TASK PROMPT
Copy the text of the records below word for word, leaving out the pictures.

SOURCE INFORMATION

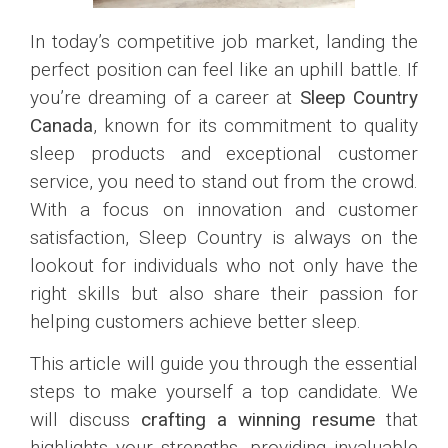
In today’s competitive job market, landing the
perfect position can feel like an uphill battle. If
you’re dreaming of a career at
Sleep Country
Canada
, known for its commitment to quality
sleep products and exceptional customer
service, you need to stand out from the crowd.
With a focus on innovation and customer
satisfaction, Sleep Country is always on the
lookout for individuals who not only have the
right skills but also share their passion for
helping customers achieve better sleep.
This article will guide you through the essential
steps to make yourself a top candidate. We
will discuss
crafting a winning resume
that
highlights your strengths, providing invaluable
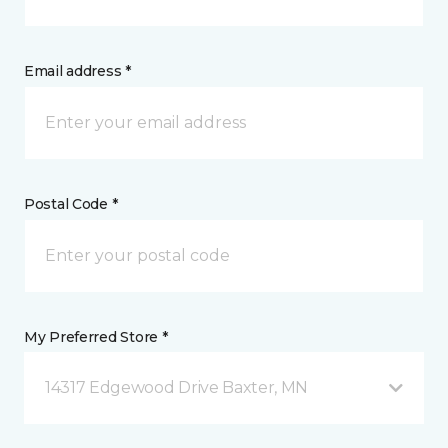
Email address *
Postal Code *
My Preferred Store *
14317 Edgewood Drive Baxter, MN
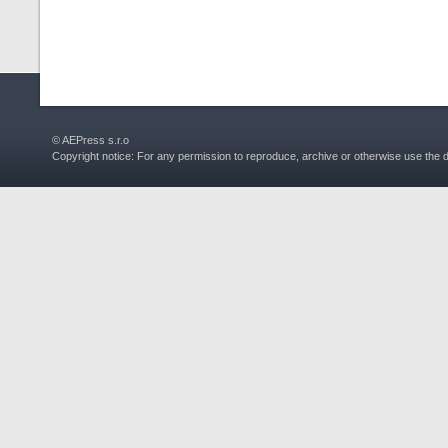
© AEPress s.r.o
Copyright notice: For any permission to reproduce, archive or otherwise use the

OUTPUT OF THE TASK
In today’s competitive job market, landing the
perfect position can feel like an uphill battle. If
you’re dreaming of a career at
Sleep Country
Canada
, known for its commitment to quality
sleep products and exceptional customer
service, you need to stand out from the crowd.
With a focus on innovation and customer
satisfaction, Sleep Country is always on the
lookout for individuals who not only have the
right skills but also share their passion for
helping customers achieve better sleep.
This article will guide you through the essential
steps to make yourself a top candidate. We
will discuss
crafting a winning resume
that
highlights your strengths, providing invaluable
Email address *
Postal Code *
My Preferred Store *
14317 Edgewood Drive Baxter, MN
© AEPress s.r.o
Copyright notice: For any permission to reproduce, archive or otherwise use the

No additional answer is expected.